Secretary of State for Work and Pensions v Brade
Employment and support allowance (ESA) - limited capability for work-related activity (support group) – Activity 13 (coping with social engagement) – meaning of ‘always precluded’
Summary
This decision of the Court of Session in Scotland concerns the descriptor in the test for the support group of employment and support allowance (ie, at Activity 13 of Schedule 3 of the Employment and Support Allowance Regulations 2008, SI 2008 No.794) that requires that for the claimant ‘engagement in social contact is always precluded due to difficulty relating to others or significant distress experienced by the individual.’ In particular, it is concerned with the meaning of the requirement that the engagement is ‘always precluded’.
The case arose following the decision in KB v SSWP [2013] UKUT 0152 (AAC). There, Judge Parker held that regulation 34(2), which says that a descriptor applies to the claimant ‘for the majority of the time’, applied throughout the work capability assessment rules. Applying that, and given that the words ‘always precluded’ had a secondary meaning of ‘repeatedly, persistent’ or ‘often’, meant that it was not required that the claimant could literally never take part it social engagement; rather it had to occur with a greater frequency than a bare majority of the time, and the test had to be applied in a common sense way.

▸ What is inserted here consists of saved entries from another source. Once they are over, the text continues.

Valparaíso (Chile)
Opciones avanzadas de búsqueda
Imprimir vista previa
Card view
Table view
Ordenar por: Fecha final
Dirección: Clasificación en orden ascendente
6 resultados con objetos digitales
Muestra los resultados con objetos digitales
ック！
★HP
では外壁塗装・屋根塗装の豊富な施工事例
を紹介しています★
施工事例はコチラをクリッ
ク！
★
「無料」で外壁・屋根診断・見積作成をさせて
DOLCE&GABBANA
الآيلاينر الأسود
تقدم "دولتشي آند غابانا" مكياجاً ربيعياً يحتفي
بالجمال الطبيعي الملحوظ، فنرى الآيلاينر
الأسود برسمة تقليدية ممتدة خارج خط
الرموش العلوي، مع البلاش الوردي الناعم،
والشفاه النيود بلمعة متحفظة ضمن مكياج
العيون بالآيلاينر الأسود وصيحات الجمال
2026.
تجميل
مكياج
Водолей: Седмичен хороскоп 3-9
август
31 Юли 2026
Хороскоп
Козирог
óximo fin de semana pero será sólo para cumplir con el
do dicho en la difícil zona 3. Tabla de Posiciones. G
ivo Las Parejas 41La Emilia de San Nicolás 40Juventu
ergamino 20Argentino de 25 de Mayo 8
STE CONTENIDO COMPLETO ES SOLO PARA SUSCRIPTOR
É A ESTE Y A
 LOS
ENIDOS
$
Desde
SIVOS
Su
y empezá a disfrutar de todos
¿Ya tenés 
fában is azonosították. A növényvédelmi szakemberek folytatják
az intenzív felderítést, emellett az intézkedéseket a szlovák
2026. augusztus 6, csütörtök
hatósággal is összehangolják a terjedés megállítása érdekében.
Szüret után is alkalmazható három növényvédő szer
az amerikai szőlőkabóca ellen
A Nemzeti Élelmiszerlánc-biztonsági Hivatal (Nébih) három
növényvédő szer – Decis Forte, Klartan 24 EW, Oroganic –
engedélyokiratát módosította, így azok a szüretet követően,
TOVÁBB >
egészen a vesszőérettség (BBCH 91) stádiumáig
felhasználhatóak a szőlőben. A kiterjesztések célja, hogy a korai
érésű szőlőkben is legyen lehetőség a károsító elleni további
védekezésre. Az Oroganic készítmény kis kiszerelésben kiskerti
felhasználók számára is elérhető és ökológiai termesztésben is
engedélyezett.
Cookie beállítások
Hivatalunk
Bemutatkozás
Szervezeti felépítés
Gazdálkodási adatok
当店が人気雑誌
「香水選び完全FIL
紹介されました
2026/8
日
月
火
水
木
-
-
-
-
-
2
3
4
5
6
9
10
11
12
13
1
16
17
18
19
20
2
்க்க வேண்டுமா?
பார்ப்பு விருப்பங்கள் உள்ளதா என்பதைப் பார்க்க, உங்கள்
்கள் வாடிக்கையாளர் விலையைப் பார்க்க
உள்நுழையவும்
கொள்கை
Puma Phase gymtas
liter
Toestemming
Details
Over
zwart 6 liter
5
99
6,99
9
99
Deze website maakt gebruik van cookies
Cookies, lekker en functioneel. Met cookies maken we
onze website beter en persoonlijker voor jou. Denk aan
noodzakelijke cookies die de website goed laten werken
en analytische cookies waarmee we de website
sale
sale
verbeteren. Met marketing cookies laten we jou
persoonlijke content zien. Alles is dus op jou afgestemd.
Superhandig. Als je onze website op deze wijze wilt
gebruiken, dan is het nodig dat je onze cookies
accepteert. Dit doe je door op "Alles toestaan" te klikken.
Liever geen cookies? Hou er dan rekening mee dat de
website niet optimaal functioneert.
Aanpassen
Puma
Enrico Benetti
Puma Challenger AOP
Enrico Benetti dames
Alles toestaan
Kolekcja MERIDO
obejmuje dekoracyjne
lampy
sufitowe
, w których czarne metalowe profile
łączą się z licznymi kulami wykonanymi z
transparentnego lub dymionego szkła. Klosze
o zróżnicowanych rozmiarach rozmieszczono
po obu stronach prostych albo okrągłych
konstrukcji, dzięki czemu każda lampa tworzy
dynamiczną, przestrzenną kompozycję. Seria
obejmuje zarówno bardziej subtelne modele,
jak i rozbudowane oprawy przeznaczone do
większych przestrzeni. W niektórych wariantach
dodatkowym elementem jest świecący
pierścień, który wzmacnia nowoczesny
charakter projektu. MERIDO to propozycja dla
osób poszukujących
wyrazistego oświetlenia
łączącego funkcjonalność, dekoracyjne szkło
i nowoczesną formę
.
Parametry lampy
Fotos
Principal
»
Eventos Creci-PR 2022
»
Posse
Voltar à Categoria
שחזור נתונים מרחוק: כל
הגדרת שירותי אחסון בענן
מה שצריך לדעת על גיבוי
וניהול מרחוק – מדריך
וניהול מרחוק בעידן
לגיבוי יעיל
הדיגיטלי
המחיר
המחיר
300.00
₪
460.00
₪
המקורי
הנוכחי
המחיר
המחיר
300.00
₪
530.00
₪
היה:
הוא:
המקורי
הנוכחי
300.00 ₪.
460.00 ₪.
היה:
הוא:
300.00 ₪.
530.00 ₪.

Giving the lead decision in the Court of Session, Lady Smith held that the wording had to be construed not literally, but in the context of the rest of the relevant legislation. Regulation 34(2) could not be ignored, and the word ‘always’ as used in the descriptor ‘cannot have been intended to mean “always” in the sense of the claimant never, at any time, whatever the circumstances, being able to engage in “social contact”’ (paragraphs 32–35). However, the approach taken to what the words ‘always precluded’ then did mean was not that taken by the Upper Tribunal in KB v SSWP. Rather, they must mean that ‘if a claimant suffers from a mental disorder which has the consequence that, for the majority of the time, he cannot engage in social contact’. Whether that is the case is one of fact and not one answered by applying any precise mathematical approach, but by the tribunal with regard to the evidence in the particular case (paragraph 37).